▶ Description of the task: Your answer should be every line of the entries that has the string "definite" in it.

Collected data entries

----------------------------------------

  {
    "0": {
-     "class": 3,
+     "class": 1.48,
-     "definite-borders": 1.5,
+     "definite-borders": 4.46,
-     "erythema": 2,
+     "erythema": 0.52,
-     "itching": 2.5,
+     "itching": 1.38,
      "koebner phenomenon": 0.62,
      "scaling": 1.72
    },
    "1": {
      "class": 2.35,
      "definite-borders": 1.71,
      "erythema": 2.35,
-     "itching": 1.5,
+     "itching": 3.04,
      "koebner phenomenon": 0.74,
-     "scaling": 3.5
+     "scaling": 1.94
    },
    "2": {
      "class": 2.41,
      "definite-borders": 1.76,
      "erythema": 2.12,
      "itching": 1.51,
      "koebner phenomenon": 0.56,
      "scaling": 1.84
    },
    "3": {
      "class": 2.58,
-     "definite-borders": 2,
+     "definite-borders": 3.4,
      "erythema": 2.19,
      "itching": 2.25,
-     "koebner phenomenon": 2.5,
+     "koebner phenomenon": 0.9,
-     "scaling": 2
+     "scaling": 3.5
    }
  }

----------------------------------------

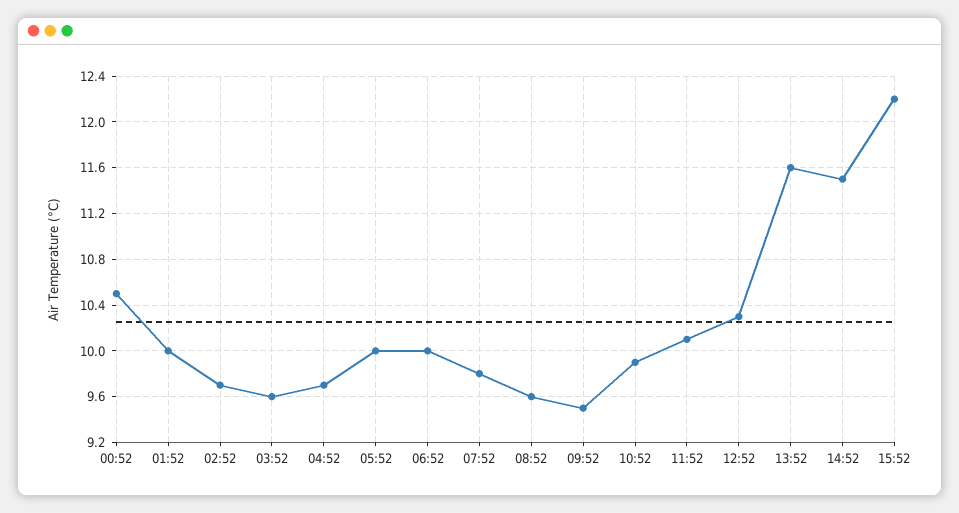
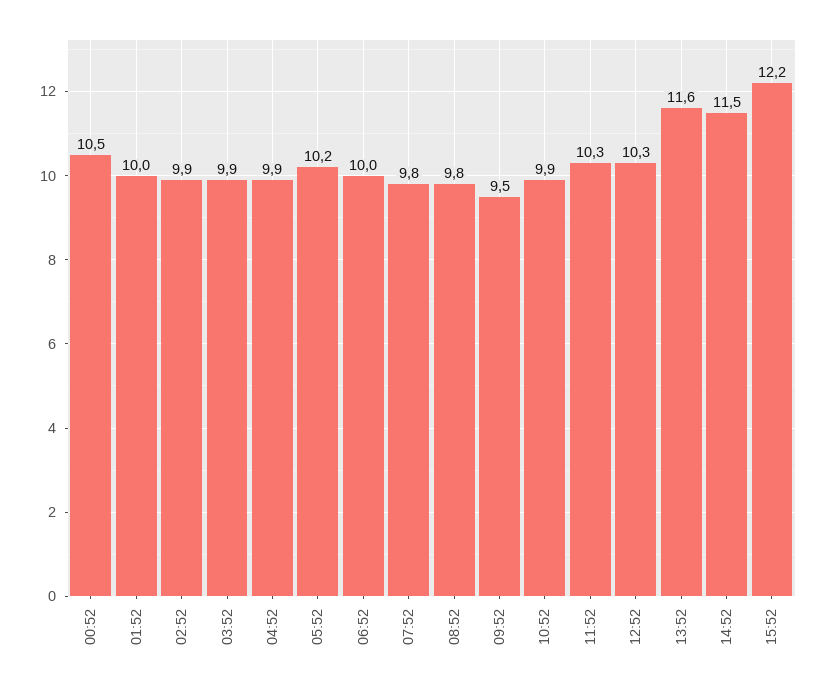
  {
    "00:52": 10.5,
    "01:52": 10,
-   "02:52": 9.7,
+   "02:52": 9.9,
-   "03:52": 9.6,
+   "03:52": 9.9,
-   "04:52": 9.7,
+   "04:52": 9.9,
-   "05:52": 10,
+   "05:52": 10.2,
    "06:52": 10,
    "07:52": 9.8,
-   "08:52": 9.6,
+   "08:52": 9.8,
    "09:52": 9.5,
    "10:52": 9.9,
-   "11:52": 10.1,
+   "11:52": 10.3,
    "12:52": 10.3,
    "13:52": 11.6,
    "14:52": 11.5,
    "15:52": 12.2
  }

----------------------------------------

▶ Solution for this task:
-     "definite-borders": 1.5,
+     "definite-borders": 4.46,
      "definite-borders": 1.71,
      "definite-borders": 1.76,
-     "definite-borders": 2,
+     "definite-borders": 3.4,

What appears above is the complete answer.